You may also know what the name Jesus means. Jesus is a slightly different form of the name Joshua, and it comes from the Hebrew root which means “he saves.” Remember when the angel announced to Joseph that Mary was carrying a son who was conceived by the Holy Spirit, the angel told Joseph to name him Jesus because he would save his people from their sins. The name Jesus means Savior. What Isaiah was principally looking forward to and prophesying was the promise that the God of Israel would come finally and fully to be with his people, to be their Savior, so that nothing could harm them anymore, so that they might come home to God and not be estranged from him or his people anymore.
Remember also, Anne, that the beginning of the passage starts with God saying that he created and formed Israel. The basis for God’s claim is creation. He created in the beginning and named his creation. And then he created people and named them man. God also has a habit of re-naming people when he is re-making them. Remember he renamed Abram and called him Abraham. Sarai became Sarah. Jacob was renamed Israel. And frequently, when God is calling someone from birth, he gives them their name before they are even born. God names Isaac before he’s born. John the baptist likewise is given a name by the angel before he’s born. These names declare God’s intentions to do particular things in and through these particular people. They name our callings, our vocations, our jobs in life.

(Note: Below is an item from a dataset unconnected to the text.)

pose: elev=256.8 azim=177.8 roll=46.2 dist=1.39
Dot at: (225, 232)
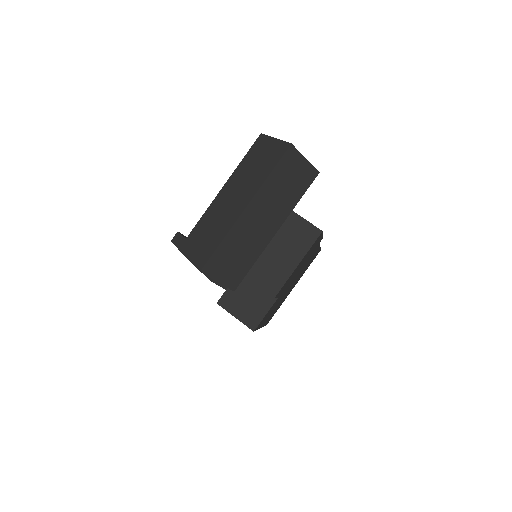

In a moment, you are going to receive a new name. God calls you by your name, and he adds his own name to yours. You know that one day you will probably be married, and you will take a new last name, you’ll take the name of your husband in marriage. But the wonderful thing is that God does the same thing in baptism. When we are baptized God gives us his name too. He promises to be our Lord, our husband, our Savior. He promises to bring us through the deep waters of life and the fires that threaten us. And the proof of that begins in baptism. We actually symbolize that reality by putting water on someone or dipping them into water. We enact the reality that God promises. We’re going to go down into this water, and God promises to bring you through it. Likewise, God promises you His Holy Spirit, and it is not an accident that when the Holy Spirit first came upon the disciples of Jesus it is pictured as fire. After you are baptized, I will lay my hands on you and pray that the fullness of God’s presence rest upon you just as the apostles did a number of times in the book of Acts. The fullness of God’s presence comes by the Holy Spirit, and our God is a consuming fire. But the promise of God to you is that he will bring you through the waters, and bring you through the fire unharmed, and this promise follows you for the rest of your life.
Whether you are sick, or scared, or worried, or discouraged, or you have sinned and you are facing the consequences of your actions, remember this day, Anne. Remember what God promises you. God has created you, he calls you by name, and now he gives you his own name and promises to be your Savior, your Husband. And he will be bring you through the waters and through the fire, and your life will be more and more a picture of grace, a story of God’s favor. So do not fear, Anne, only believe. Believe on the Lord Jesus today and tomorrow and all of your days. Amen!